I can’t help thinking about what would happen if Emily Dickinson went to a bar.
It’s mostly to make up for the fact that I don’t go to bars anymore, because I haven’t had a drink in over a month and don’t think I will for a really long time. But let’s think about Emily Dickinson in a bar. There’s a guy across the room with some really phenomenal muttonchops (is this bar still stuck in the 1800’s? I don’t know. Does Emily Dickinson have a thing about men with muttonchops? Photographic evidence suggests yes, but that might just be a symptom of the time during which she lived, not necessarily her personal tastes) and a strong, Roman nose. She looks down into her gin & tonic (would Dickinson drink anything else?) and stares at the rinds of the lime the bar tender squeezed into it.
Emily Dickinson hasn’t left her house in over a century. She feels like a ghost.
But there’s that guy across the room and she also knows what it’s like to go without a warm body for a century, and that maybe she’d prefer it for now. “Water, is taught by Thirst,” and all that. Emily Dickinson has a 21st century friend who calls her “thirsty” and maybe that 21st century friend is right.
She crosses the room, emboldened and brave. She used to be popular. She used to be a lot of things. People used to die a lot more often and live for a lot less time.
This muttonchopped man smiles easily. Maybe this could be a good thing. Maybe this could be what Emily Dickinson has been waiting for. They’re talking, talking, talking, and he goes to take a sip of his hard apple cider (I assume any man with muttonchops today might boast about liking their whiskey, but they claim to be picky, and instead choose Angry Orchard).
Emily Dickinson notices there’s a fly in it and she could say something but by this point it is Too Late. When he sets the glass back down, the fly is gone.

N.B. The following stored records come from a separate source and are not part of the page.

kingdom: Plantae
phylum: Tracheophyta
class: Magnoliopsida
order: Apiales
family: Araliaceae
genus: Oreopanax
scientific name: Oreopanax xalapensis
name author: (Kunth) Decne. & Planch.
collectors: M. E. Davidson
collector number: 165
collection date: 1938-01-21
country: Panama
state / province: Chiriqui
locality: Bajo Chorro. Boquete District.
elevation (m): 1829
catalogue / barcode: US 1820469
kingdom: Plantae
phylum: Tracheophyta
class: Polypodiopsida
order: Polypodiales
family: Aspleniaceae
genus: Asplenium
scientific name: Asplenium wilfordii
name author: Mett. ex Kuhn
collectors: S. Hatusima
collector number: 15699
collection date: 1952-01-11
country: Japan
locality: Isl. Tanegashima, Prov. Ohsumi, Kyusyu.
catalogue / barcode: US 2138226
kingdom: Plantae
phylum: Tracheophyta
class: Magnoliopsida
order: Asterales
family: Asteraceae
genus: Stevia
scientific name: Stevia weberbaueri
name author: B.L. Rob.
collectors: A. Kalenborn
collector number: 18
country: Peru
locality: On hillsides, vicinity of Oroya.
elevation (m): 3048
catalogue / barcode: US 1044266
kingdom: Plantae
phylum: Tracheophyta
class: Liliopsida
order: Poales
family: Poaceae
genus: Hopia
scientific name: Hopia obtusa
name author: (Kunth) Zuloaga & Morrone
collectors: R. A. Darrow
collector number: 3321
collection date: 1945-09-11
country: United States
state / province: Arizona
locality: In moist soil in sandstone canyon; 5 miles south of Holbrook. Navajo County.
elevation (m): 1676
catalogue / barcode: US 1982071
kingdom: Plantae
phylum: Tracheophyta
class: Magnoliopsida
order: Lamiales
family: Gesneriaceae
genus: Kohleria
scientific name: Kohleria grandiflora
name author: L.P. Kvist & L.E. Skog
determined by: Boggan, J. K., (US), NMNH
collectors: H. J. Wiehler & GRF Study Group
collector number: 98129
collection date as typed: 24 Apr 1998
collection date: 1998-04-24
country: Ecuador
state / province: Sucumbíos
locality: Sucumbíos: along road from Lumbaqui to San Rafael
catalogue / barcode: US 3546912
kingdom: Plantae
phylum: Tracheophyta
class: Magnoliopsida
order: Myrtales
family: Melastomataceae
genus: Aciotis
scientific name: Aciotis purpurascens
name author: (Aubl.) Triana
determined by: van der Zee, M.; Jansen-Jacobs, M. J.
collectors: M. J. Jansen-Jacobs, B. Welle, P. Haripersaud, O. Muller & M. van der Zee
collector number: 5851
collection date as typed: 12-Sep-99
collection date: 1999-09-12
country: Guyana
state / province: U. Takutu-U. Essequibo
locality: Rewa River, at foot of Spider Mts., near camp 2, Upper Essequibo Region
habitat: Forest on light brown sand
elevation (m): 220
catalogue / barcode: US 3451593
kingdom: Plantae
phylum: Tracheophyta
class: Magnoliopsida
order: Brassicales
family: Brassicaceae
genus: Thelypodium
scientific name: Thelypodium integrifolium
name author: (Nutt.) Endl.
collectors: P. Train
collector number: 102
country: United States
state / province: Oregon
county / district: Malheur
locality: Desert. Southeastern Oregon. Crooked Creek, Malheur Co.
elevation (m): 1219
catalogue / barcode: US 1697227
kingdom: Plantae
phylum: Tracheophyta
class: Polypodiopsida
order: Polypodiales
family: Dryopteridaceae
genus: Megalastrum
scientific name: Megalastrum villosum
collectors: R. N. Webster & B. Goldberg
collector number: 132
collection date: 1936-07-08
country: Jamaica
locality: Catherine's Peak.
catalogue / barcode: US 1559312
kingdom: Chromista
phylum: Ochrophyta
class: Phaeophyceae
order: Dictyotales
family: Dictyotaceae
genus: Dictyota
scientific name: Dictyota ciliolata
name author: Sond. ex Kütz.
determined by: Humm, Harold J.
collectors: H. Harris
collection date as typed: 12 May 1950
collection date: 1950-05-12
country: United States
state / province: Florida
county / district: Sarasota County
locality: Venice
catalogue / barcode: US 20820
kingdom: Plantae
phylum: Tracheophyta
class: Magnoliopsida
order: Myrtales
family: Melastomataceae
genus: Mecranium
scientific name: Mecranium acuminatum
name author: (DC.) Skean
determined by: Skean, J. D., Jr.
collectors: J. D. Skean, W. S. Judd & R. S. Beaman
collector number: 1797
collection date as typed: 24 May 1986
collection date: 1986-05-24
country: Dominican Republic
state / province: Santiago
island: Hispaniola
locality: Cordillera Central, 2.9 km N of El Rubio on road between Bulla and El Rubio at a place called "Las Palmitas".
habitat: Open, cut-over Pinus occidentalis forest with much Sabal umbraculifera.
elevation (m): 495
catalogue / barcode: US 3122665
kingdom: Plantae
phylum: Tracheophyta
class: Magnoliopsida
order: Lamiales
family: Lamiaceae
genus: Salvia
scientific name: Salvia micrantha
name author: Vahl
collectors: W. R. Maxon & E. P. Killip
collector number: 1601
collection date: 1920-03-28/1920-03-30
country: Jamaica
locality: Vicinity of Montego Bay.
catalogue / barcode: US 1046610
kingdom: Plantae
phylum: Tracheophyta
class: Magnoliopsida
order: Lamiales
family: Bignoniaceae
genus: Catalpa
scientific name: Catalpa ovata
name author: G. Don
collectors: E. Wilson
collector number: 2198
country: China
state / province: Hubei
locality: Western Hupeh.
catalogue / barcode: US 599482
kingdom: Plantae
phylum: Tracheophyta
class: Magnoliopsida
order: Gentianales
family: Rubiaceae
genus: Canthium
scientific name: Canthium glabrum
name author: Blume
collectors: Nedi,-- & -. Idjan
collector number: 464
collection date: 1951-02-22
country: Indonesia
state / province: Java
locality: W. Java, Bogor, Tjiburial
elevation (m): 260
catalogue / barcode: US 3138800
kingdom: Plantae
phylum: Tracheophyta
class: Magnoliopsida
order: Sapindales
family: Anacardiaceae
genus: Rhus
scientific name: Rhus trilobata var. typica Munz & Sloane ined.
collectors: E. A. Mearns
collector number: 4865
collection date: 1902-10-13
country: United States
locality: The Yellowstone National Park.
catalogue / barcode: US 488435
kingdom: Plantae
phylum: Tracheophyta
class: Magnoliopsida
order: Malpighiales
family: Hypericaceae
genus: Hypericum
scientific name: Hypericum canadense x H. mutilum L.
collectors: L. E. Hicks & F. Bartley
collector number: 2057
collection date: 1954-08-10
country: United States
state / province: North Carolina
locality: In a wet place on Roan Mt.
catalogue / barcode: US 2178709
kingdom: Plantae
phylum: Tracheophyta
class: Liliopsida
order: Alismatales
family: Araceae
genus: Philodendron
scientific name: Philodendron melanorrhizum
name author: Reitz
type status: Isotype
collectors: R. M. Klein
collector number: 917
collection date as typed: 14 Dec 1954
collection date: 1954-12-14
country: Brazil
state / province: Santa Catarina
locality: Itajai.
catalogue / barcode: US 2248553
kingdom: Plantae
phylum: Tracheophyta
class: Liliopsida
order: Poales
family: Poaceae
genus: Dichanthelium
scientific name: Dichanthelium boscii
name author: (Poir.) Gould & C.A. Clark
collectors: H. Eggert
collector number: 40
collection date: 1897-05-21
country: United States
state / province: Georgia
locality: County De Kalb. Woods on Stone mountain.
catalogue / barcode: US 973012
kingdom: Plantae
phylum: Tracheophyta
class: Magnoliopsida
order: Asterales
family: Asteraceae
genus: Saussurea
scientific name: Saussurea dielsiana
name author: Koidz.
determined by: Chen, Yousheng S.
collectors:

“I have to leave,” she says.
“Can I get your number?”
“I don’t have a phone.”
When Emily Dickinson says it, it’s not a lie. She escapes from the bar after three gin & tonics (maybe four, and they might have all been doubles because bartenders love Emily Dickinson), stumbles her way back home. Amherst or somewhere else in Massachusetts—maybe she relocated to be involved with a literary scene. Maybe she had regrets about never talking to someone like Emerson in her lifetime. She knows she wouldn’t have gotten anywhere with Thoreau.
She thinks about the fly stuck in the anonymous man’s throat and doesn’t regret not telling him.